The ending of “Y Tu Mamá También” is more than a cheap plot twist; in fact, it deepens the meaning of the entire film. As the film progresses, Julio and Tenoch mature and do so in a way that’s both realistic and honest.
Throughout the film, our three main characters do many things on the spur of the moment, and when the film ends, the audience realizes that Luisa acts out of character as a way to cope with her impending death, and when Julio learns about Luisa’s death, he’s hit with a startling realization: life is short. It’s a difficult fact to accept, but one that’s very important to understand.
12. Synecdoche, New York (Charlie Kaufman, 2008)
Charlie Kaufman’s film debut is a postmodern dramedy focusing on Caden Cotard (Philip Seymour Hoffman), a theatre director who’s dissatisfied with life due to serious ailments and a cold relationship with his wife (Catherine Keener), who leaves him for a better life. Caden pours all his grief into an elaborate stage show in which a cast of actors live out their own lives inside a mock city located in an enormous warehouse.
After many years, the warehouse expands while the real city begins to deteriorate, as Caden becomes so involved in his play that the lines between reality and fiction begin to blur. Eventually, Caden allows an actress (Dianne Wiest) to take over his role as director.
Caden spends the rest of his days living in an apartment in the warehouse; meanwhile, an unexplained apocalyptic event has occurred, killing nearly everyone in the warehouse. Caden lies on a park bench and prepares for death while stating that he finally knows how to end the play. The director gives him one last cue: die.

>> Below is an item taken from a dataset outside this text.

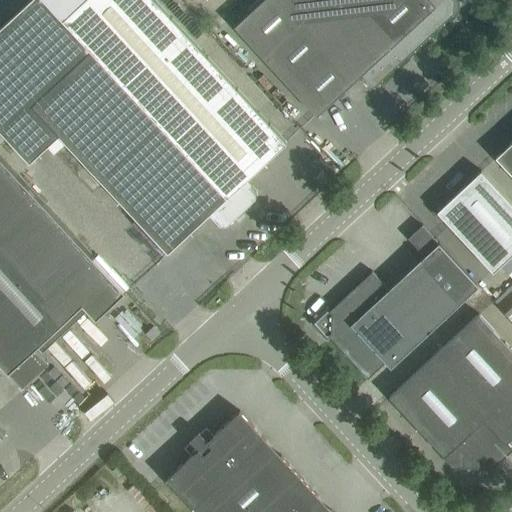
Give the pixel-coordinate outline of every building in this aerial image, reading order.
[(242,212),(64,20),(45,0),(30,0),(0,28),(0,128),(30,162),(60,134),(169,252),(210,213),(221,225),(227,225),(242,212)] [(287,142),(274,127),(155,0),(84,0),(64,20),(242,212),(256,198),(256,192),(246,180),(287,142)] [(249,41),(293,0),(262,0),(235,26),(249,41)] [(293,0),(249,41),(304,101),(318,115),(362,75),(374,88),(453,14),(455,16),(456,15),(455,14),(458,11),(459,2),(456,0),(293,0)] [(511,173),(511,142),(496,157),(511,173)] [(0,361),(4,365),(17,380),(30,380),(50,362),(36,347),(83,304),(96,318),(126,291),(0,154),(0,361)] [(511,255),(511,203),(495,185),(482,170),(438,211),(459,234),(494,272),(511,255)] [(439,242),(423,225),(409,238),(425,256),(389,289),(373,271),(330,311),(332,313),(331,333),(329,335),(369,378),(386,361),(391,367),(462,302),(479,286),(439,242)] [(511,283),(495,300),(502,307),(511,296),(511,283)] [(511,438),(511,349),(479,313),(389,396),(444,455),(443,456),(452,467),(464,467),(465,459),(473,460),(472,468),(492,468),(511,450),(511,447),(507,442),(511,438)] [(197,511),(324,511),(313,500),(318,495),(281,455),(276,460),(261,444),(267,439),(240,410),(212,436),(209,432),(205,436),(201,432),(191,441),(195,445),(191,449),(195,453),(167,478),(197,511)]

The film is an allegory for life itself, portraying life as a play within in a play (“All the world’s a stage, and all the men and women merely players”) and focuses on the inevitability of death, which is never more apparent in its ending.
11. Night of the Living Dead (George A. Romero, 1968)

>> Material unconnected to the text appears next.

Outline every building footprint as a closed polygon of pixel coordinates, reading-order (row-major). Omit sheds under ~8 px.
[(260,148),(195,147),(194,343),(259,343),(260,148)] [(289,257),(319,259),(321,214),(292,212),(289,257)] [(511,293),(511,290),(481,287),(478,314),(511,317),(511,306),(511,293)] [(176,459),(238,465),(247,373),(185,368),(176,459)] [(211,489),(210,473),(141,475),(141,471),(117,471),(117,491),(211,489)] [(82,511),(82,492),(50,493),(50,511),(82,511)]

While there have been zombie films before “Night of the Living Dead”, this was the first to portray zombies as the now standard undead, flesh-eating cannibals. The film ushered in many imitators and every zombie film released since owes something to it.
The film follows seven strangers hiding from a large group of reanimated corpses in a small farmhouse. Throughout the night, several principal characters are killed; the only character to reach the end is Ben, a black man. The film ends with a crew of armed men shooting him, mistaking him for a zombie (or maybe it’s his race).
At the time of its release, “Night of the Living Dead” was marketed as a B-movie, a genre that attracted youth, and because a rating system was not in place yet, they were free to purchase tickets for the film. Audiences at the time didn’t know what hit them; a horror film with such a terrifyingly downbeat ending was unheard of. Today, even with all of its imitators, the film’s ending is still as shocking as it was upon its initial release due to both its nihilism and its hard-hitting and relevant social commentary.
10. McCabe & Mrs. Miller (Robert Altman, 1971)
Robert Altman’s self-described “Anti-Western” focuses on John McCabe (Warren Beatty), an aggressive gambler and rumored gunfighter who runs a brothel in a small town alongside Constance Miller (Julie Christie), an opium-addicted prostitute. Their business is a resounding success until three bounty hunters are sent to the town by a large mining corporation to kill McCabe after he refuses to sell his business.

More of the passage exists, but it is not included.